At the Risk and Compliance Summit on Thursday, Deepak Singhal, chief general manager, RBI, said, “A requirement of one per cent above the floor set under Basel III would not impact Indian banks. RBI would not like our banks to be seen as laggards.” The central bank, in its draft guidelines issued in December, had proposed that the common equity Tier-I capital should be at least 5.5 per cent of risk weighted assets (RWAs). Basel III norms prescribe minimum common equity of 4.5 per cent.

RBI has proposed Tier-I capital of at least seven per cent and said the total capital be kept at least nine per cent. It has also proposed a capital conservation buffer in the form of common equity of 2.5 per cent of RWAs.

According to RBI, Indian banks would not have a problem in adjusting to the new capital rules, both in terms of the quantum as well as the quality. Quick estimates suggest the capital adequacy of Indian banks under Basel III norms would be 11.7 per cent, compared with the required capital to risk (weighed) asset ratio of 10.5 per cent under the Basel III norms.

Singhal said many developed and emerging countries had stringent norms to maintain a higher capital base. In Sweden, banks have to maintain a capital adequacy ratio (CAR) of at least 15 per cent, while in Argentina, banks can pay dividend only when the CAR is 18 per cent or more.

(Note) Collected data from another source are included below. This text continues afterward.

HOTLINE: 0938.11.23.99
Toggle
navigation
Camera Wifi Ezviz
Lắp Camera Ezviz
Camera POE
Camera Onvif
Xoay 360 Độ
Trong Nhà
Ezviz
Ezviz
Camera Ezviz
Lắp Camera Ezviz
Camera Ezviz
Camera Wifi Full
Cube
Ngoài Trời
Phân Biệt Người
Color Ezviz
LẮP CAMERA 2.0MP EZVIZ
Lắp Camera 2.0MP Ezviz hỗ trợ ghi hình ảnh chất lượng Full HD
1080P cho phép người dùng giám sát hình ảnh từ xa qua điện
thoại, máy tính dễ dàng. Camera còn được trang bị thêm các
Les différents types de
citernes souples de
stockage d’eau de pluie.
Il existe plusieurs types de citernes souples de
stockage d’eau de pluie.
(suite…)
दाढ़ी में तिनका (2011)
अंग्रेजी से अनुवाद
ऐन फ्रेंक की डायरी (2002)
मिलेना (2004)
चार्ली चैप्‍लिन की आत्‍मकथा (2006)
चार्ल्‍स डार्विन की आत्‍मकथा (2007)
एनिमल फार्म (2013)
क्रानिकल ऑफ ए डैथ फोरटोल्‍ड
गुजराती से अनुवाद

Rating agency ICRA said public sector banks’ median capital adequacy levels declined from 13.4 per cent on March 31, 2011, to 12.1 per cent on December 31. Tier-I capital of these banks fell from 8.7 per cent to 8.3 per cent in the same period. The capital adequacy ratios of all large private banks remain comfortable. Their median capital adequacy stood at 16.3 per cent, while the Tier-I capital was 11.2 per cent in December.